Work request: How many lines of the listing below contain the string "series", with case counting? Give only the number.

[Dataset excerpts]
[Start of section]
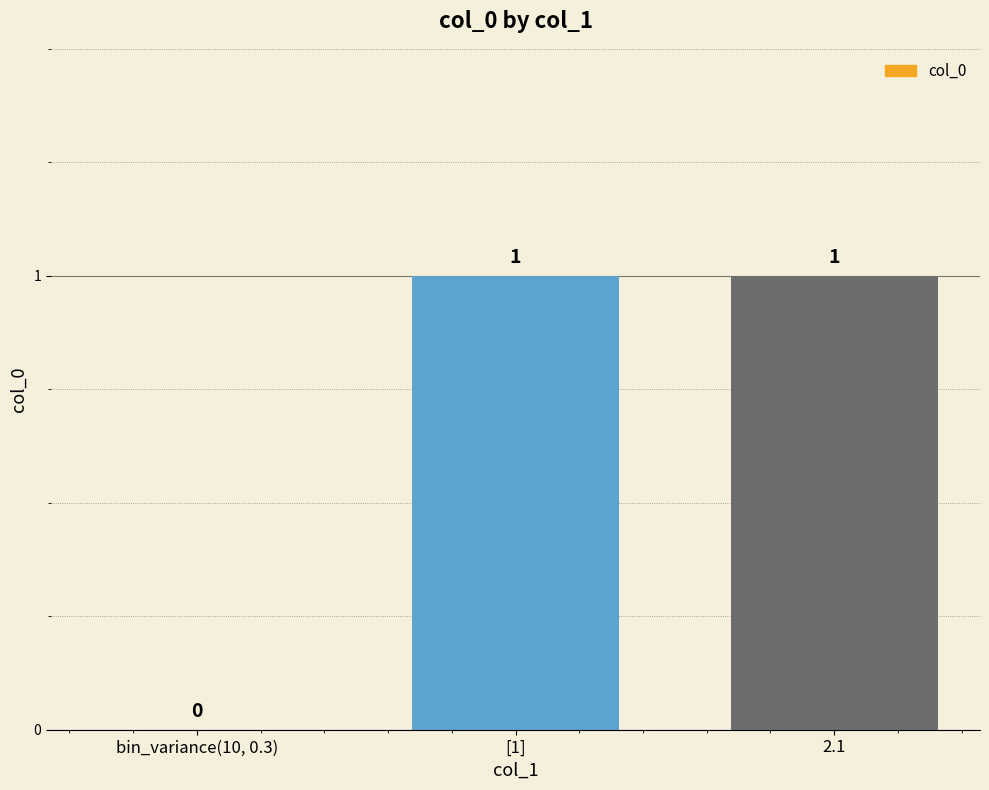

What is the change in value from bin_variance(10, 0.3) to 2.1?

+1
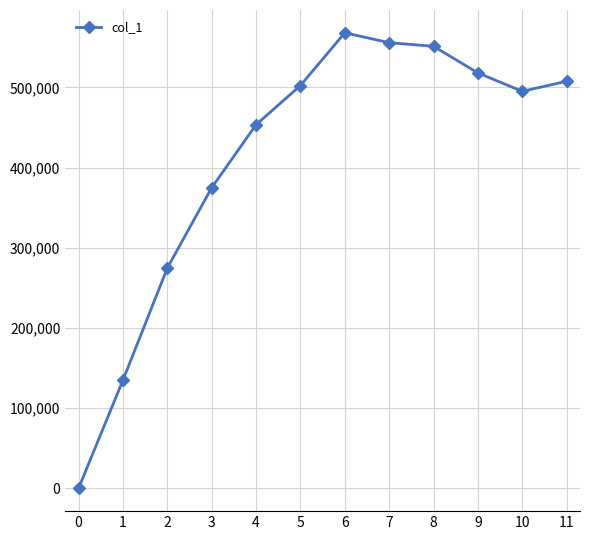

What is the ratio of the value at 9 to the value at 8?

0.9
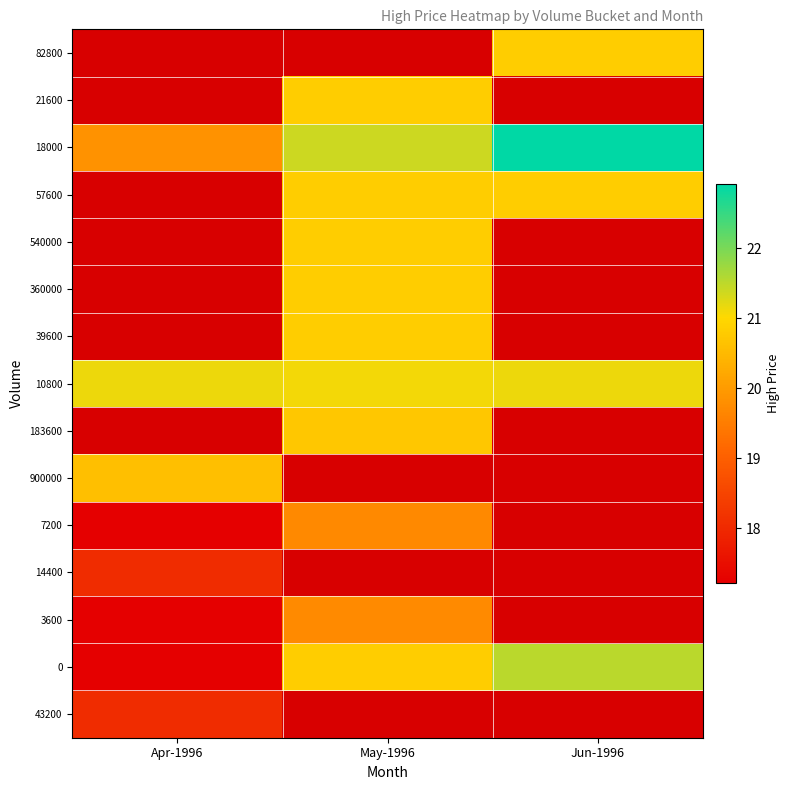

Rank the series at May-1996 from lowest to highest value.

3600, 14400, 7200, 900000, 183600, 43200, 0, 39600, 360000, 540000, 57600, 21600, 10800, 18000, 82800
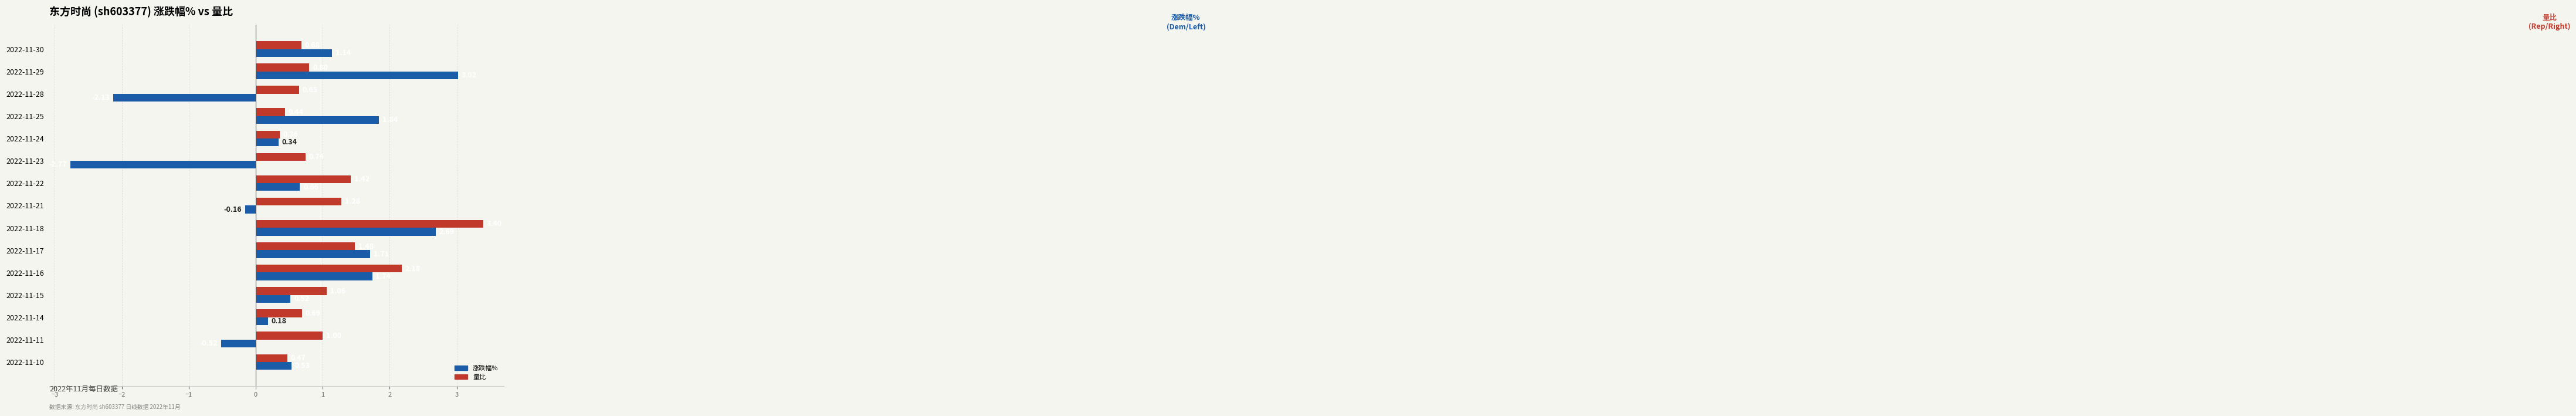

What are all the series names shown in the legend?

涨跌幅%, 量比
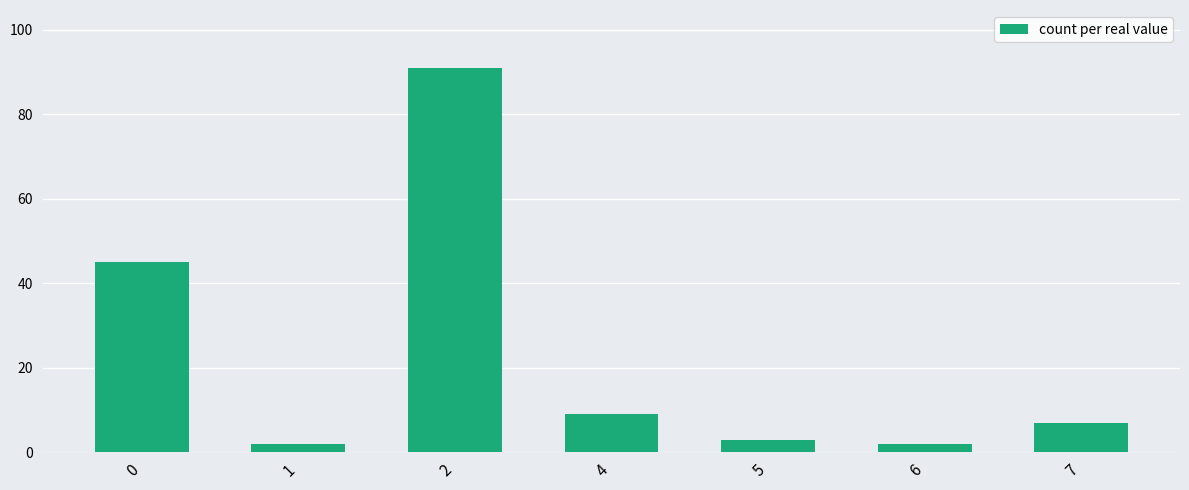

What is the ratio of the value at 2 to the value at 4?

10.1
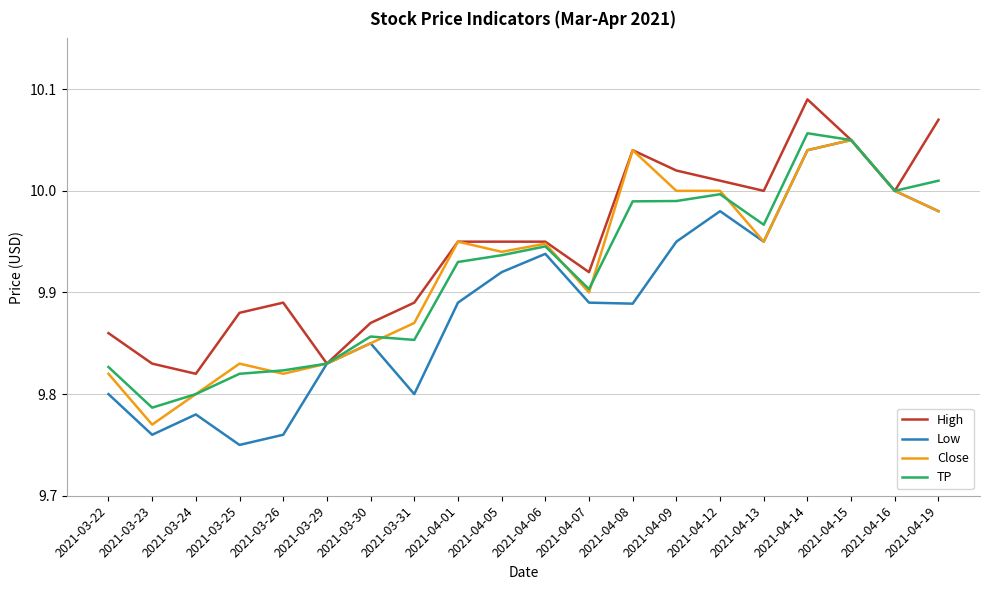

What position from the right is 2021-04-01?

12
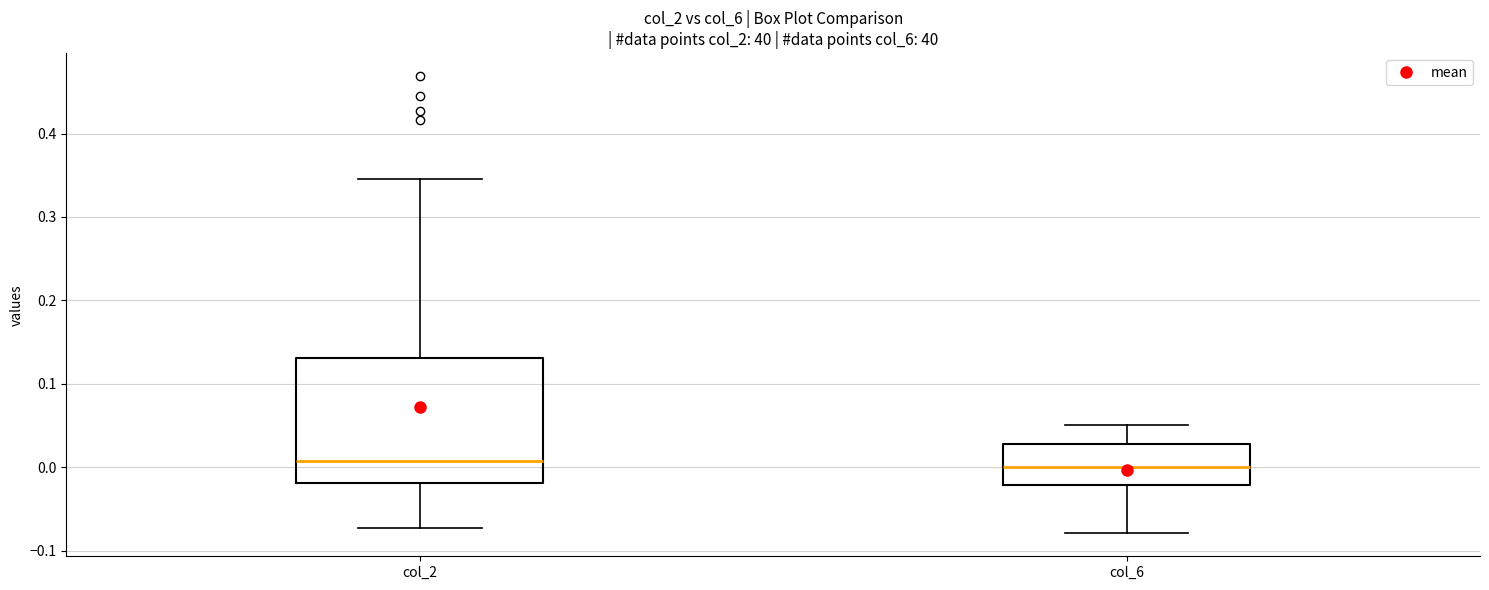

Where is the upper edge of the box for col_2 on the y-axis? The values are not printed on the chart, so give them approximately, as read against the axis.

0.13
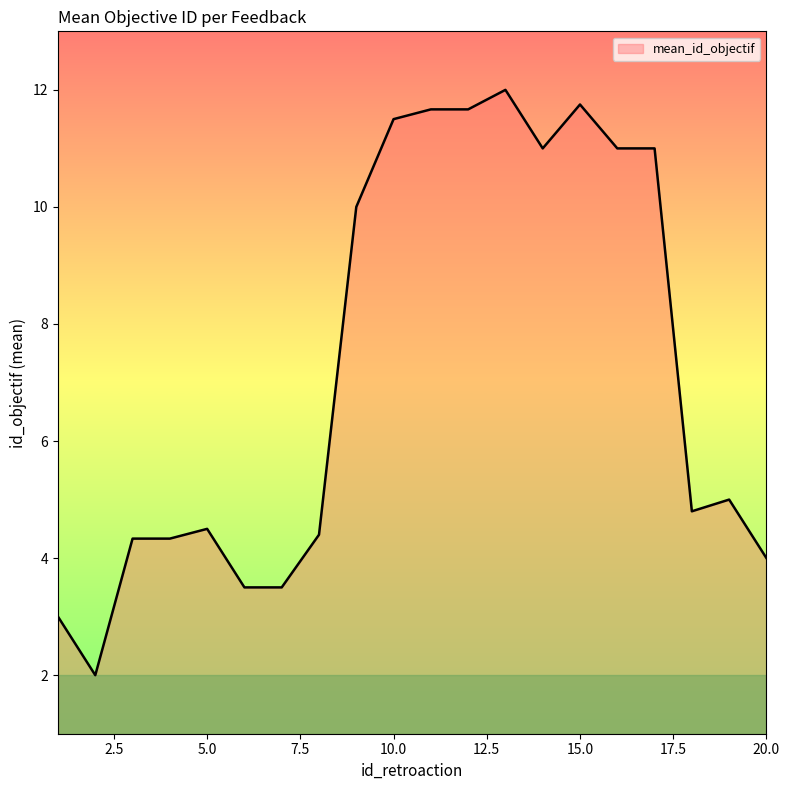

What is the maximum value shown in the chart?

12.0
[End of section]
Completed exercise: 2